Written task 1: How would you render this sentence from the GitHub setup tutorial in Spanish: "In order to begin to get familiar with GitHub, we will use it to create a course folder for you."
(Page excerpt Opens)
And, you can have multiple collaborators with access to the same set of files. While it can be dicey if multiple people have the file open and make changes at the same time; if you do this with GitHub, it is at least POSSIBLE to get it straightened out, and the second person who tries to save will get warned. If you are both just using a common folder on RStudio, you can easily write over and erase each other’s work. (If you use a common folder, be sure that one person is editing at a time to prevent this).

In order to begin to get familiar with GitHub, we will use it to create a course folder for you.

Getting started on GitHub and connecting to RStudio

  1. Create a GitHub account at github.com. It’s usually okay to hit “Skip Personalization” at the bottom of the screen after entering an email, username, and password (you might have to enable 2-factor authentication as well). There are a few bonuses you can get as a student that you might consider.

    • You may choose to use a non-St. Olaf email address to ensure you’ll have access to your GitHub account after you graduate.
  2. Obtain a personal access token (PAT) in GitHub using the following steps:

    • Click your profile picture/symbol in the upper right of your GitHub page. Then select Settings > Developer settings > Personal access tokens > Tokens (classic).
    • Click “Generate new token (classic)” and give a descriptive name like “My PAT for RStudio”. Note that the default expiration is 30 days; I did a Custom setting through the end of the semester.
    • Select scopes and permissions; I often select: repo, workflow, gist, and user.
    • Click “Generate token”. Copy your personal access token and store it somewhere.
  3. Store your credentials in RStudio using the following steps:

    • In the console, type library(credentials). You might have to install the credentials package first.
    • Then type set_github_pat() and hit Return. You can sign in with the browser, or you can choose the Token option, where you can copy in your personal access token

Alert! If the steps in (3) don’t work, you may have to install Git on your computer first. This chapter in “Happy Git with R” provides nice guidance for installing Git. Installing Git for Windows seems to work well on most Windows machines, using this site seems to work well for macOS, and a command like sudo apt-get install git can often work nicely in Linux. Once Git is installed, restart RStudio, and it will usually magically find Git. If not, there’s some good advice in this chapter of “Happy Git with R”. If you ever get frustrated with Git, remember that No one is giving out Git Nerd merit badges! Just muddle through until you figure out something that works for you!
(Page excerpt Closes)
(Input for this task Opens)
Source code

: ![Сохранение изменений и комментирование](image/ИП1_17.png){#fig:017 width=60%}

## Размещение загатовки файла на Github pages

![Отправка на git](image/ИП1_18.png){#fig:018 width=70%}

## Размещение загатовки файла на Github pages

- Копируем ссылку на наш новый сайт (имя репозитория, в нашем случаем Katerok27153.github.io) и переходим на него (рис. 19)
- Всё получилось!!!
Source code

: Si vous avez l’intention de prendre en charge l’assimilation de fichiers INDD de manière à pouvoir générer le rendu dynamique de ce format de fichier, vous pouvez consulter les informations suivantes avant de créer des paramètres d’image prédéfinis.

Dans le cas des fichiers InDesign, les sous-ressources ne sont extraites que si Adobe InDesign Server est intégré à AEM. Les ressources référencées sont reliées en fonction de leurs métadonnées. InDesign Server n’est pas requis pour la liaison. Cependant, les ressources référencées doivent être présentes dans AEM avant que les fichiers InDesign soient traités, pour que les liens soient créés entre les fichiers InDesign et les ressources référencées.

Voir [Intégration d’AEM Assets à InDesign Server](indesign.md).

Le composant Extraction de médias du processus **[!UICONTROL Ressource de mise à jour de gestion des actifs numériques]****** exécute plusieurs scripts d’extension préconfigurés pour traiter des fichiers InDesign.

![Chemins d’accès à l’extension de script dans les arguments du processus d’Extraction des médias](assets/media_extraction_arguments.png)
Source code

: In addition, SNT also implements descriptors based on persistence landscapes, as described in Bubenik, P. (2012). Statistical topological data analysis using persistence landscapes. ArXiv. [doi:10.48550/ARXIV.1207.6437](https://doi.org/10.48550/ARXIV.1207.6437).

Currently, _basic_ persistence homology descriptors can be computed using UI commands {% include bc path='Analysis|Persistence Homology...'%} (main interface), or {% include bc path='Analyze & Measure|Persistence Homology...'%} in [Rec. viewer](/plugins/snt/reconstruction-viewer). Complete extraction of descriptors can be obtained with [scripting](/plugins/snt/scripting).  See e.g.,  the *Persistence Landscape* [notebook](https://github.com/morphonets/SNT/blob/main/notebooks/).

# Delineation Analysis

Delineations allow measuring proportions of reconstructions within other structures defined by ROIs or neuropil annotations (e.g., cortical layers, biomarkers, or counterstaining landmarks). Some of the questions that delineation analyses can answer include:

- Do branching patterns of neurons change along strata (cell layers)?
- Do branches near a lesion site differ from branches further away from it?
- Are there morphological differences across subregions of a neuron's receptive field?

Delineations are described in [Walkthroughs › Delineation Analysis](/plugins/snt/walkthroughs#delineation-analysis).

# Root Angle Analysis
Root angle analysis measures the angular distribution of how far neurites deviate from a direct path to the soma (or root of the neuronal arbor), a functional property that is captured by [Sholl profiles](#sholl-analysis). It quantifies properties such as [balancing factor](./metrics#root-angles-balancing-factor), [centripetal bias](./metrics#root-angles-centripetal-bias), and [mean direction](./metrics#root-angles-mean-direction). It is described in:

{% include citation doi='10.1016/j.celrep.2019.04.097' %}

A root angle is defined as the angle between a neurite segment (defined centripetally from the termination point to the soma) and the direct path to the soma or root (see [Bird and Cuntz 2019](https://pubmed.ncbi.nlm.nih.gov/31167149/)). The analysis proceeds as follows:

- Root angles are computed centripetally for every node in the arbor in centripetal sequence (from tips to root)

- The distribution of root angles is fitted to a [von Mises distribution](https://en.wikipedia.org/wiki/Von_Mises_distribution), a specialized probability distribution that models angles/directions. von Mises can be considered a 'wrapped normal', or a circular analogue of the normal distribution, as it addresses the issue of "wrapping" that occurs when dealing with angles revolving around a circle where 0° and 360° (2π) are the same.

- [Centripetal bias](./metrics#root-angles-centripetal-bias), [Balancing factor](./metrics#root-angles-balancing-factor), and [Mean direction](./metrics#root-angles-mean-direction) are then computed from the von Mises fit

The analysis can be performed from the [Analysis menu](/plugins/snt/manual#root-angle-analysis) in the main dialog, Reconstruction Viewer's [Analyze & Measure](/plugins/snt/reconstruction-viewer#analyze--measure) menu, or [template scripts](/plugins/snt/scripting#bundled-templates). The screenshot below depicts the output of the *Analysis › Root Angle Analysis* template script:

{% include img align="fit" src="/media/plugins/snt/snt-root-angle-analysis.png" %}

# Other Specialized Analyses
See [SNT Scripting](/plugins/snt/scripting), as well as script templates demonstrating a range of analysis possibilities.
(Input for this task Closes)
(Input for this task Opens)
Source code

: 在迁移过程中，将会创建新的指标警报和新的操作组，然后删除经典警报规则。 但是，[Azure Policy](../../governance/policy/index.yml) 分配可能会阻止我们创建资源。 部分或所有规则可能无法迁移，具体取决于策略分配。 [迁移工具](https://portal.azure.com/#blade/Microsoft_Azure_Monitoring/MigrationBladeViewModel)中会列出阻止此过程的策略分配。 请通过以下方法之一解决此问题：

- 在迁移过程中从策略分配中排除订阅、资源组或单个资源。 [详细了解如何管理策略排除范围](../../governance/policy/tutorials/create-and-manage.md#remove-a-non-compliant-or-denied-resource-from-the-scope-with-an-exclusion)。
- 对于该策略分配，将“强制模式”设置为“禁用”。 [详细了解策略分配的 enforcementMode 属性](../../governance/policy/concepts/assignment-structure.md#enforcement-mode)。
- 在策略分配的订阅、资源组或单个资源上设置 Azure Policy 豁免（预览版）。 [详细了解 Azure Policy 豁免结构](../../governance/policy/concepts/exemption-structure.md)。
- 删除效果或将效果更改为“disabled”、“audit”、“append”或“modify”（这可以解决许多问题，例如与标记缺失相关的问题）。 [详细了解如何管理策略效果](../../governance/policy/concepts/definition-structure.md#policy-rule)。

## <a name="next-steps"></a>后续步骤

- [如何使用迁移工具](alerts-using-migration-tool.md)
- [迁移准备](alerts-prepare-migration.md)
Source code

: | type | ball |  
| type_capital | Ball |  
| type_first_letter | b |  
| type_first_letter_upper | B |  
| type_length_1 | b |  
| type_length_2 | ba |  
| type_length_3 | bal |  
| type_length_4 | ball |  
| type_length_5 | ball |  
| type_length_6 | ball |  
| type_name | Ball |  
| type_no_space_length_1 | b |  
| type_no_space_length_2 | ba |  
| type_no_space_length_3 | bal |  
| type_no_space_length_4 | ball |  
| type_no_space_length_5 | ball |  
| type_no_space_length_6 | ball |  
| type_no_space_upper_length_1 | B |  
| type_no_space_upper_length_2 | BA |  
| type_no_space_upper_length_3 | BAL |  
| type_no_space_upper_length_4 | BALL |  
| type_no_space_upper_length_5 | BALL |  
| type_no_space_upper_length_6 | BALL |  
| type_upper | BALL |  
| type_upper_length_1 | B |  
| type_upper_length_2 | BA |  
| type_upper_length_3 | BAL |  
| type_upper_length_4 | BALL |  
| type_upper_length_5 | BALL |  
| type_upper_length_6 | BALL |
(Input for this task Closes)
(Input for this task Opens)
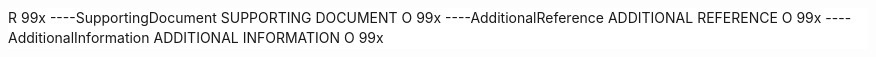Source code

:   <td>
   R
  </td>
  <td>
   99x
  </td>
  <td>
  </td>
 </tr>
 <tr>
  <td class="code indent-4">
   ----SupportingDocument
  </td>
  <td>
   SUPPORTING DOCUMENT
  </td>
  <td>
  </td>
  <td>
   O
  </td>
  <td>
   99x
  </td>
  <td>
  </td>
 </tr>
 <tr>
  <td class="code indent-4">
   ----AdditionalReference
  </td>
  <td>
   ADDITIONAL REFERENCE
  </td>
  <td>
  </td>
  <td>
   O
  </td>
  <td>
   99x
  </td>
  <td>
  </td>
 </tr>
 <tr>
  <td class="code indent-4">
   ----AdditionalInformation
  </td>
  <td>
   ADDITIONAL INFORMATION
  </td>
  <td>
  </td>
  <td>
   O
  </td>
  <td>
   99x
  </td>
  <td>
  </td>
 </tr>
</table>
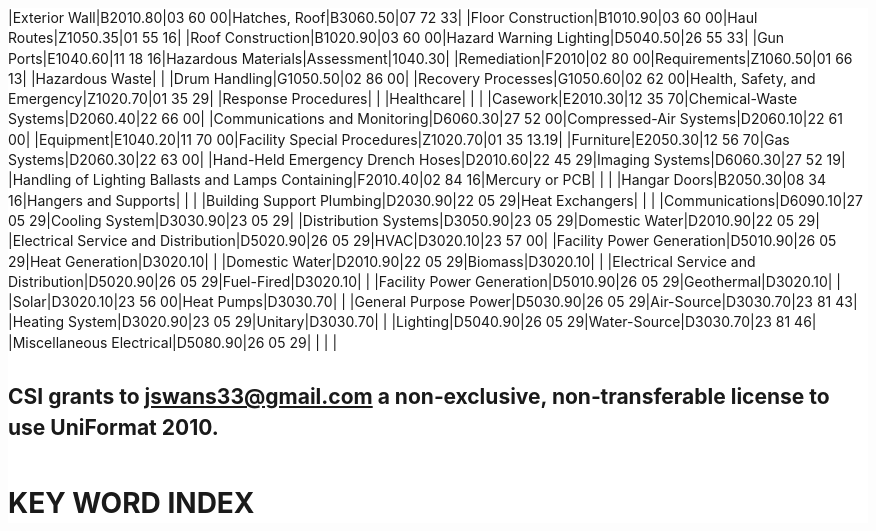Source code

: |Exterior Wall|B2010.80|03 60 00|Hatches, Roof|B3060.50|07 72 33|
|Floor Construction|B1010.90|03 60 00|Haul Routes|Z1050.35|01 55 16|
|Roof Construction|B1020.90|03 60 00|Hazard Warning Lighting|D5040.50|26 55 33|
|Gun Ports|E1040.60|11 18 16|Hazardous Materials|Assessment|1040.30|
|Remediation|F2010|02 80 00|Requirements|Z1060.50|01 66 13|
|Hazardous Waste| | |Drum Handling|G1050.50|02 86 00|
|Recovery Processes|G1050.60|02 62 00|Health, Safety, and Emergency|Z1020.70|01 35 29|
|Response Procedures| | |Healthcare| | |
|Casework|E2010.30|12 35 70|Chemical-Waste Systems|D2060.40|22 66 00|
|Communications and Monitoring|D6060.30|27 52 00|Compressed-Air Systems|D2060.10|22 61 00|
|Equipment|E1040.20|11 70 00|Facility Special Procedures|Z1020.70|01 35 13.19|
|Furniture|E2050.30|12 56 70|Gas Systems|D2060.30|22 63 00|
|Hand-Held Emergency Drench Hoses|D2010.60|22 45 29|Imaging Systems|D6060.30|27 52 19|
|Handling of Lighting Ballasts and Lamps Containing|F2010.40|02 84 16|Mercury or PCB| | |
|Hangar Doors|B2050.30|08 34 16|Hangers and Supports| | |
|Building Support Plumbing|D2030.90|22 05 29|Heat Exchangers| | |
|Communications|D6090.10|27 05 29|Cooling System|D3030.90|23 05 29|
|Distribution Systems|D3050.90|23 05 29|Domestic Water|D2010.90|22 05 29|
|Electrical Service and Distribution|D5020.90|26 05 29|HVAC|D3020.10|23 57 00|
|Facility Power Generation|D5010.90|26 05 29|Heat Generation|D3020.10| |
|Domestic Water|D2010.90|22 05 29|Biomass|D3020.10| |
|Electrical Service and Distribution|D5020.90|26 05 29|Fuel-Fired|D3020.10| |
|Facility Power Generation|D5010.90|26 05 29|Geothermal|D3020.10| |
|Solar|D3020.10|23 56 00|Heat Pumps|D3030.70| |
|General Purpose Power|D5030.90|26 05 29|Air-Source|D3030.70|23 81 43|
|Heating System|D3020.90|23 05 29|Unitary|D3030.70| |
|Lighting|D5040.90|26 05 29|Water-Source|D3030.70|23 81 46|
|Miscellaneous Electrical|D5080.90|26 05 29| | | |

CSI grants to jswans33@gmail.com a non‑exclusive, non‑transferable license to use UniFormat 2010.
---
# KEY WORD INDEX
(Input for this task Closes)
Written task 2: Could you output the lines in the entries from the line with "- Do branching" to the line with "Root angle analysis measures", both included, as a numbered list with blank lines left out?

Task result 1: Para comenzar a familiarizarse con GitHub, lo usaremos para crear una carpeta del curso para ti.

Task result 2:
1. - Do branching patterns of neurons change along strata (cell layers)?
2. - Do branches near a lesion site differ from branches further away from it?
3. - Are there morphological differences across subregions of a neuron's receptive field?
4. Delineations are described in [Walkthroughs › Delineation Analysis](/plugins/snt/walkthroughs#delineation-analysis).
5. # Root Angle Analysis
6. Root angle analysis measures the angular distribution of how far neurites deviate from a direct path to the soma (or root of the neuronal arbor), a functional property that is captured by [Sholl profiles](#sholl-analysis). It quantifies properties such as [balancing factor](./metrics#root-angles-balancing-factor), [centripetal bias](./metrics#root-angles-centripetal-bias), and [mean direction](./metrics#root-angles-mean-direction). It is described in:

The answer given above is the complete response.